**Problem requirements:**
Write out, word for word, every line in the data below from the one containing "42, 171, 141]" to the one containing "on this slice (semi-automatic segmentation, software-assisted", both of them included.

Data entries
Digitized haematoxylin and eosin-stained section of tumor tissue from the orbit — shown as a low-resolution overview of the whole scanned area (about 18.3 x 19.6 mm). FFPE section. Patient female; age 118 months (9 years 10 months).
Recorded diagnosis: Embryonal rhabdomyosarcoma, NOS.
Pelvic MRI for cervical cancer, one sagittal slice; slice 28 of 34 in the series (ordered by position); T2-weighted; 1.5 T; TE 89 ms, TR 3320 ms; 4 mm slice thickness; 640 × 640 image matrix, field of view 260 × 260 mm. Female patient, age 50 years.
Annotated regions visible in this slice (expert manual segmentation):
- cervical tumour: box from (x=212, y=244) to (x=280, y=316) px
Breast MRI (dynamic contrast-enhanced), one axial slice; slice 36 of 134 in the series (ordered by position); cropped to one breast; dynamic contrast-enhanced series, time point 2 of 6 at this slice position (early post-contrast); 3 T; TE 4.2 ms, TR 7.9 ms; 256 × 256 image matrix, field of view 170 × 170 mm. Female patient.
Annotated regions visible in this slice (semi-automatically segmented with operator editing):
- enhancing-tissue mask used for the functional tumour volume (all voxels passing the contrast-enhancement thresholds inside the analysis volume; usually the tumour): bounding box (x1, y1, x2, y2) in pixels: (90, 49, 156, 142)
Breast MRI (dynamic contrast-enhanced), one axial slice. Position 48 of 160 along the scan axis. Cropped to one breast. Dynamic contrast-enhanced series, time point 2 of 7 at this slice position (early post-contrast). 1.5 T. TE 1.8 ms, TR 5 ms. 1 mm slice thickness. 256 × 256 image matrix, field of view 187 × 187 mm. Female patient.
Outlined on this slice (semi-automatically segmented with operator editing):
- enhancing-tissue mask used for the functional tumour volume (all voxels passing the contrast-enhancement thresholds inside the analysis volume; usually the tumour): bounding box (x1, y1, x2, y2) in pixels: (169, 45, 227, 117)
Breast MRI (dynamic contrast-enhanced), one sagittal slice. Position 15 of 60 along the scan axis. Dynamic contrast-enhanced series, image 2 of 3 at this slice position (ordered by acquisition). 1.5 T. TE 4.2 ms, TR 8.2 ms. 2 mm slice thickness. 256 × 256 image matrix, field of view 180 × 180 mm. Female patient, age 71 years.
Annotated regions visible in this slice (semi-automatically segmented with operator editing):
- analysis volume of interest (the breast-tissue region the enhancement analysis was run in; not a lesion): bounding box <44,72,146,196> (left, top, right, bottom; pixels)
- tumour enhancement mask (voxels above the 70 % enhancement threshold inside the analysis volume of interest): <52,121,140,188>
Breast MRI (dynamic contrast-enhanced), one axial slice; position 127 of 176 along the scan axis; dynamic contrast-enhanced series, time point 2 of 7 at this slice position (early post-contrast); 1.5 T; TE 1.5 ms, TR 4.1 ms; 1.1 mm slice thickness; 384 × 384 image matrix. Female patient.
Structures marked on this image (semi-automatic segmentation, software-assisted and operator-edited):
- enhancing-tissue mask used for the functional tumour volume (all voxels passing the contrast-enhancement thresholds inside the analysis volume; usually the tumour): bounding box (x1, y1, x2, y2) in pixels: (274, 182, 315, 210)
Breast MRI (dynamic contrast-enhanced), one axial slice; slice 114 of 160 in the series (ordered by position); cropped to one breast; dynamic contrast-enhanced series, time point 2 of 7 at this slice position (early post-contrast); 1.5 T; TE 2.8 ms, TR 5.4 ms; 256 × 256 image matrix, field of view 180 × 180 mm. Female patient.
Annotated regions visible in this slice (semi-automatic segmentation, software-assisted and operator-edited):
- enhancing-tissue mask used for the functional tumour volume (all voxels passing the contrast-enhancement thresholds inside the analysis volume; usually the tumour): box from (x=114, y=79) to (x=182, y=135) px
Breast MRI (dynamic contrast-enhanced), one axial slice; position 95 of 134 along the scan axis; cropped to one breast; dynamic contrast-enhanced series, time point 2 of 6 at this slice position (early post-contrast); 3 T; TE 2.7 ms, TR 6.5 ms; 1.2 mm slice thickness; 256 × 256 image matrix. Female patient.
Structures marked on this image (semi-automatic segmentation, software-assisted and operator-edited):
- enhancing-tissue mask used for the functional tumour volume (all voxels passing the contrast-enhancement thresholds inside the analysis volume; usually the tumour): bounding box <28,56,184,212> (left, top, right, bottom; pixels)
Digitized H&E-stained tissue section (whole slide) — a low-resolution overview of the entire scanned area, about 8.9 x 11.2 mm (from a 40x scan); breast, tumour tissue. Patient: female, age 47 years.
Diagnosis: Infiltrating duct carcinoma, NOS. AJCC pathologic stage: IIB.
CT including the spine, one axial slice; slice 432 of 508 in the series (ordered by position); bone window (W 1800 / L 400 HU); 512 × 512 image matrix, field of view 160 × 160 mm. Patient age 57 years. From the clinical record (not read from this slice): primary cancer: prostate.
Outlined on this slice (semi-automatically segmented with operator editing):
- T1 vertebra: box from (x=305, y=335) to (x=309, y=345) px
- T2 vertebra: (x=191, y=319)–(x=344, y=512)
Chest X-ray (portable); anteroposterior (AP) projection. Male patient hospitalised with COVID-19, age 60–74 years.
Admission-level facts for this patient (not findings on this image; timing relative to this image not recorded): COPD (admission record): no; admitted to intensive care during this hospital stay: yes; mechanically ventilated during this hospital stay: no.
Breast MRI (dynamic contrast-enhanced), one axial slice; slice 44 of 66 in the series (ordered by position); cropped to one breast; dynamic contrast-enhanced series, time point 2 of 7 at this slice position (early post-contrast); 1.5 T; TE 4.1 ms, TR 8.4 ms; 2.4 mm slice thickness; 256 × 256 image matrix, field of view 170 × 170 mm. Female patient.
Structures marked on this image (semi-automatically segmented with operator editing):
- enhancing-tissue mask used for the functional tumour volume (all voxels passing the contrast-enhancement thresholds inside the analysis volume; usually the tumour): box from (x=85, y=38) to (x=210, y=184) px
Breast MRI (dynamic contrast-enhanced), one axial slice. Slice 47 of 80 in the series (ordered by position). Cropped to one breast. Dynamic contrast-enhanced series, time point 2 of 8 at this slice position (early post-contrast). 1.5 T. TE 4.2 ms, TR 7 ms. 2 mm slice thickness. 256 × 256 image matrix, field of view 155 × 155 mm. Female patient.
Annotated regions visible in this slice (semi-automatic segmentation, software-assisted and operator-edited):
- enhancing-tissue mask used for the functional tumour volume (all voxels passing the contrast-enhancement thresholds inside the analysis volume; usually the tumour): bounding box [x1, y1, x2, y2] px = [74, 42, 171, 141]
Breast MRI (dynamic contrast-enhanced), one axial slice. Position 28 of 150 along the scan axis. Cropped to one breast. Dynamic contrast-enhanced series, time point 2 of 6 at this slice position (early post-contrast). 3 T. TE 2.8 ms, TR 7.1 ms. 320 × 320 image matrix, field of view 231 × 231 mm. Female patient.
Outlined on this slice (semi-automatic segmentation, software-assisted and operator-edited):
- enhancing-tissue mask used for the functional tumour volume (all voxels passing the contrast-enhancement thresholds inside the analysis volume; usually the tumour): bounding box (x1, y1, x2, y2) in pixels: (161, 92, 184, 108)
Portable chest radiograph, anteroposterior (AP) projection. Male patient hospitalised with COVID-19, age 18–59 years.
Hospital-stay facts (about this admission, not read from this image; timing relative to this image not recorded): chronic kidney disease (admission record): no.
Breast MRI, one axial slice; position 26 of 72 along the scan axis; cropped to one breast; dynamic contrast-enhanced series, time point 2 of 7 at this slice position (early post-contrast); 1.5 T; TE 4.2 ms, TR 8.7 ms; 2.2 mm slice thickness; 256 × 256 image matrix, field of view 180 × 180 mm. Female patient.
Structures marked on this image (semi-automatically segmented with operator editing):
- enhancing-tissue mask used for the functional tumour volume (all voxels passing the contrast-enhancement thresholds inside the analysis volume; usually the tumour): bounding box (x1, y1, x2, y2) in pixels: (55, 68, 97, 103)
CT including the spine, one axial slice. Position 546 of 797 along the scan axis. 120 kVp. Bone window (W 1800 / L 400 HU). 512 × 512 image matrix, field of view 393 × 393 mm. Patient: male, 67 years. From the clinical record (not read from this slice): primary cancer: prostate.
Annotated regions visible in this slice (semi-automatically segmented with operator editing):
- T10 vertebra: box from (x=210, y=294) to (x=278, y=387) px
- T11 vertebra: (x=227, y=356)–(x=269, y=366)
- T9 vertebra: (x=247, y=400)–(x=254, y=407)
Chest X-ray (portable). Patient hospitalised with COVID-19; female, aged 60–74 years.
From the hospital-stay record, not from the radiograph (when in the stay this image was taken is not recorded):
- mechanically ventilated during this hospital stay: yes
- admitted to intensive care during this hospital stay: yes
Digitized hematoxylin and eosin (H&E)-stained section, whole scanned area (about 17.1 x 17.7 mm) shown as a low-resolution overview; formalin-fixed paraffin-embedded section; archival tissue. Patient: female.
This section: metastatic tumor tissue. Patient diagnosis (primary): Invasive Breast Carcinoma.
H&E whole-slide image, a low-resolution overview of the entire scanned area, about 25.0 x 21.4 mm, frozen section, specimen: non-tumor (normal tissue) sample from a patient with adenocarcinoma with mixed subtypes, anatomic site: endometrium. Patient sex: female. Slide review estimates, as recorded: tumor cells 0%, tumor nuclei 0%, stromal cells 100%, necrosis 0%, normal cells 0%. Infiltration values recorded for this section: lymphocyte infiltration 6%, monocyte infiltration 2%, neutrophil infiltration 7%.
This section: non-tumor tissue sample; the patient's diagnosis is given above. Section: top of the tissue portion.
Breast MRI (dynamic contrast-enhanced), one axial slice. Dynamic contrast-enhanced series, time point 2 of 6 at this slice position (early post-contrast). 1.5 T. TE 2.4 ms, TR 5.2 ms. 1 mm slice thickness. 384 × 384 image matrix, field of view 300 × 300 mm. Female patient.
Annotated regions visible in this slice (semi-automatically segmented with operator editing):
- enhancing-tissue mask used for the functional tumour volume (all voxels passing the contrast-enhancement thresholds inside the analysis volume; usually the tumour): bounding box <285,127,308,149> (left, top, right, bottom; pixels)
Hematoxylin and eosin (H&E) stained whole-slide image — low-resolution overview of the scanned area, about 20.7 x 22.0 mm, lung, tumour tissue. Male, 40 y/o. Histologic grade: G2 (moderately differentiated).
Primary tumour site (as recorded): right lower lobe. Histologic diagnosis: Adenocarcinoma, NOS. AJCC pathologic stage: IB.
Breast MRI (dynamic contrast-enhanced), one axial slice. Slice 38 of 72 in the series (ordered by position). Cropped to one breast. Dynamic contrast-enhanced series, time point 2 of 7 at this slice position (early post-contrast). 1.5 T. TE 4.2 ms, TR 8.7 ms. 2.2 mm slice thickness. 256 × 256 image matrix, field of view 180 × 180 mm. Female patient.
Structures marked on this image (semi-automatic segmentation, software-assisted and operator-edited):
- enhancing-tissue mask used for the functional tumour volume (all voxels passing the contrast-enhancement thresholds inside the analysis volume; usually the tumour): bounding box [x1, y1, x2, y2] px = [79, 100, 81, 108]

**Your solution:**
- enhancing-tissue mask used for the functional tumour volume (all voxels passing the contrast-enhancement thresholds inside the analysis volume; usually the tumour): bounding box [x1, y1, x2, y2] px = [74, 42, 171, 141]
Breast MRI (dynamic contrast-enhanced), one axial slice. Position 28 of 150 along the scan axis. Cropped to one breast. Dynamic contrast-enhanced series, time point 2 of 6 at this slice position (early post-contrast). 3 T. TE 2.8 ms, TR 7.1 ms. 320 × 320 image matrix, field of view 231 × 231 mm. Female patient.
Outlined on this slice (semi-automatic segmentation, software-assisted and operator-edited):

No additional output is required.